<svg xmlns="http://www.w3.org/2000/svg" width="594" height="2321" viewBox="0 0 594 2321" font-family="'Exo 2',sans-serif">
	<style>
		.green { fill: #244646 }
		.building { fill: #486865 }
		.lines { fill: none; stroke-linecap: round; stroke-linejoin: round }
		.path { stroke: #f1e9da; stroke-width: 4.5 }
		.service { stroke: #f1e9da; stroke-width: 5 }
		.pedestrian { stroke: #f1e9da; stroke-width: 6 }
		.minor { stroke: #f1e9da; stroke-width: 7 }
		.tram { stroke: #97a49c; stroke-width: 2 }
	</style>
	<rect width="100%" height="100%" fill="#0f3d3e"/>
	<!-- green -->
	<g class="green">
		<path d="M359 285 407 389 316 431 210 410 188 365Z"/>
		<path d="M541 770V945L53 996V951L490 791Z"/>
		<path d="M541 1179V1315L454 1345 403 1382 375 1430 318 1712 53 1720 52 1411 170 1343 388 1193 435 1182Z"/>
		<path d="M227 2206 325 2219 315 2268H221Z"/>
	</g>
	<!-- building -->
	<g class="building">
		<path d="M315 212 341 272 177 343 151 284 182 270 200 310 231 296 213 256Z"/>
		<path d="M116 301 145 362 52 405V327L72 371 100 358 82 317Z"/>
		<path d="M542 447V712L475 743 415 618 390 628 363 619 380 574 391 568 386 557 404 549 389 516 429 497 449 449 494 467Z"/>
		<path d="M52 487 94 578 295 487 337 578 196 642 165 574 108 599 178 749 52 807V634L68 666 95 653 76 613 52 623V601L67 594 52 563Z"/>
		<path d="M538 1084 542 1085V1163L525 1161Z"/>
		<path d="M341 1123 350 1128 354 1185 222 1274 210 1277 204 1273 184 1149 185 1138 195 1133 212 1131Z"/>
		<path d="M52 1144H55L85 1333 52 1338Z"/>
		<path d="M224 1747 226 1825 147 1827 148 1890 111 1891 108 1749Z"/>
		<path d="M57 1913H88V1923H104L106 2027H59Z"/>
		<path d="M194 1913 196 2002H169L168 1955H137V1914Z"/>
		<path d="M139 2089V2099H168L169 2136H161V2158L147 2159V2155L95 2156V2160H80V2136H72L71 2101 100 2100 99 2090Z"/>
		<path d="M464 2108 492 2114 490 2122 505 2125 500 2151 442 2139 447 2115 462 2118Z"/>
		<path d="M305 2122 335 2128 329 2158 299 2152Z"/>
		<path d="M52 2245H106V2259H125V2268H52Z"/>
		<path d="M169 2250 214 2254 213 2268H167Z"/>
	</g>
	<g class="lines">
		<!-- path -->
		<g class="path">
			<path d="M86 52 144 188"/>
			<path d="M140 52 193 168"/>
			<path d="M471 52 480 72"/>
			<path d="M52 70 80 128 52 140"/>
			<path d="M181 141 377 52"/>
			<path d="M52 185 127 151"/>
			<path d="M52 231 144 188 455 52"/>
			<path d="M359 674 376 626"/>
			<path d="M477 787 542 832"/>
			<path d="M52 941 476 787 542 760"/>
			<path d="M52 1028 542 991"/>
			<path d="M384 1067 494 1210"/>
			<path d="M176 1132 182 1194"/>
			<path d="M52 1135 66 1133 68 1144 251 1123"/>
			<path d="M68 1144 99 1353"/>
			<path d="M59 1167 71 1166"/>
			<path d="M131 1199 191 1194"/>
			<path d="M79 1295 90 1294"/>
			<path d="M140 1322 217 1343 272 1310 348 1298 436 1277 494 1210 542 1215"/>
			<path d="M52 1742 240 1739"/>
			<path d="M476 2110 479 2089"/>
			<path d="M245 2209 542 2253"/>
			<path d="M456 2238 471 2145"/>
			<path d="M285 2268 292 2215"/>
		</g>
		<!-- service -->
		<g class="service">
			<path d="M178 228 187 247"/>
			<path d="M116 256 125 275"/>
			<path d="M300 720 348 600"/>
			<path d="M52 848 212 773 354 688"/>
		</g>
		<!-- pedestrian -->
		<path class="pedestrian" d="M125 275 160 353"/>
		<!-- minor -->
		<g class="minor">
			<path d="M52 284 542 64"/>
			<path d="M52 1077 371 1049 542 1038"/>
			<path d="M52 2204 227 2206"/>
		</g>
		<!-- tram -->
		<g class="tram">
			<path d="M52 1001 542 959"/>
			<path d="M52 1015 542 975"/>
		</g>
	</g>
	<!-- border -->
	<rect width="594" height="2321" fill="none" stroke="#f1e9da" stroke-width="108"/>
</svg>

-=-=-=-=-

What is required =>
Without any alteration, the preceding material should be retyped in full.

Task response =>
<svg xmlns="http://www.w3.org/2000/svg" width="594" height="2321" viewBox="0 0 594 2321" font-family="'Exo 2',sans-serif">
	<style>
		.green { fill: #244646 }
		.building { fill: #486865 }
		.lines { fill: none; stroke-linecap: round; stroke-linejoin: round }
		.path { stroke: #f1e9da; stroke-width: 4.5 }
		.service { stroke: #f1e9da; stroke-width: 5 }
		.pedestrian { stroke: #f1e9da; stroke-width: 6 }
		.minor { stroke: #f1e9da; stroke-width: 7 }
		.tram { stroke: #97a49c; stroke-width: 2 }
	</style>
	<rect width="100%" height="100%" fill="#0f3d3e"/>
	<!-- green -->
	<g class="green">
		<path d="M359 285 407 389 316 431 210 410 188 365Z"/>
		<path d="M541 770V945L53 996V951L490 791Z"/>
		<path d="M541 1179V1315L454 1345 403 1382 375 1430 318 1712 53 1720 52 1411 170 1343 388 1193 435 1182Z"/>
		<path d="M227 2206 325 2219 315 2268H221Z"/>
	</g>
	<!-- building -->
	<g class="building">
		<path d="M315 212 341 272 177 343 151 284 182 270 200 310 231 296 213 256Z"/>
		<path d="M116 301 145 362 52 405V327L72 371 100 358 82 317Z"/>
		<path d="M542 447V712L475 743 415 618 390 628 363 619 380 574 391 568 386 557 404 549 389 516 429 497 449 449 494 467Z"/>
		<path d="M52 487 94 578 295 487 337 578 196 642 165 574 108 599 178 749 52 807V634L68 666 95 653 76 613 52 623V601L67 594 52 563Z"/>
		<path d="M538 1084 542 1085V1163L525 1161Z"/>
		<path d="M341 1123 350 1128 354 1185 222 1274 210 1277 204 1273 184 1149 185 1138 195 1133 212 1131Z"/>
		<path d="M52 1144H55L85 1333 52 1338Z"/>
		<path d="M224 1747 226 1825 147 1827 148 1890 111 1891 108 1749Z"/>
		<path d="M57 1913H88V1923H104L106 2027H59Z"/>
		<path d="M194 1913 196 2002H169L168 1955H137V1914Z"/>
		<path d="M139 2089V2099H168L169 2136H161V2158L147 2159V2155L95 2156V2160H80V2136H72L71 2101 100 2100 99 2090Z"/>
		<path d="M464 2108 492 2114 490 2122 505 2125 500 2151 442 2139 447 2115 462 2118Z"/>
		<path d="M305 2122 335 2128 329 2158 299 2152Z"/>
		<path d="M52 2245H106V2259H125V2268H52Z"/>
		<path d="M169 2250 214 2254 213 2268H167Z"/>
	</g>
	<g class="lines">
		<!-- path -->
		<g class="path">
			<path d="M86 52 144 188"/>
			<path d="M140 52 193 168"/>
			<path d="M471 52 480 72"/>
			<path d="M52 70 80 128 52 140"/>
			<path d="M181 141 377 52"/>
			<path d="M52 185 127 151"/>
			<path d="M52 231 144 188 455 52"/>
			<path d="M359 674 376 626"/>
			<path d="M477 787 542 832"/>
			<path d="M52 941 476 787 542 760"/>
			<path d="M52 1028 542 991"/>
			<path d="M384 1067 494 1210"/>
			<path d="M176 1132 182 1194"/>
			<path d="M52 1135 66 1133 68 1144 251 1123"/>
			<path d="M68 1144 99 1353"/>
			<path d="M59 1167 71 1166"/>
			<path d="M131 1199 191 1194"/>
			<path d="M79 1295 90 1294"/>
			<path d="M140 1322 217 1343 272 1310 348 1298 436 1277 494 1210 542 1215"/>
			<path d="M52 1742 240 1739"/>
			<path d="M476 2110 479 2089"/>
			<path d="M245 2209 542 2253"/>
			<path d="M456 2238 471 2145"/>
			<path d="M285 2268 292 2215"/>
		</g>
		<!-- service -->
		<g class="service">
			<path d="M178 228 187 247"/>
			<path d="M116 256 125 275"/>
			<path d="M300 720 348 600"/>
			<path d="M52 848 212 773 354 688"/>
		</g>
		<!-- pedestrian -->
		<path class="pedestrian" d="M125 275 160 353"/>
		<!-- minor -->
		<g class="minor">
			<path d="M52 284 542 64"/>
			<path d="M52 1077 371 1049 542 1038"/>
			<path d="M52 2204 227 2206"/>
		</g>
		<!-- tram -->
		<g class="tram">
			<path d="M52 1001 542 959"/>
			<path d="M52 1015 542 975"/>
		</g>
	</g>
	<!-- border -->
	<rect width="594" height="2321" fill="none" stroke="#f1e9da" stroke-width="108"/>
</svg>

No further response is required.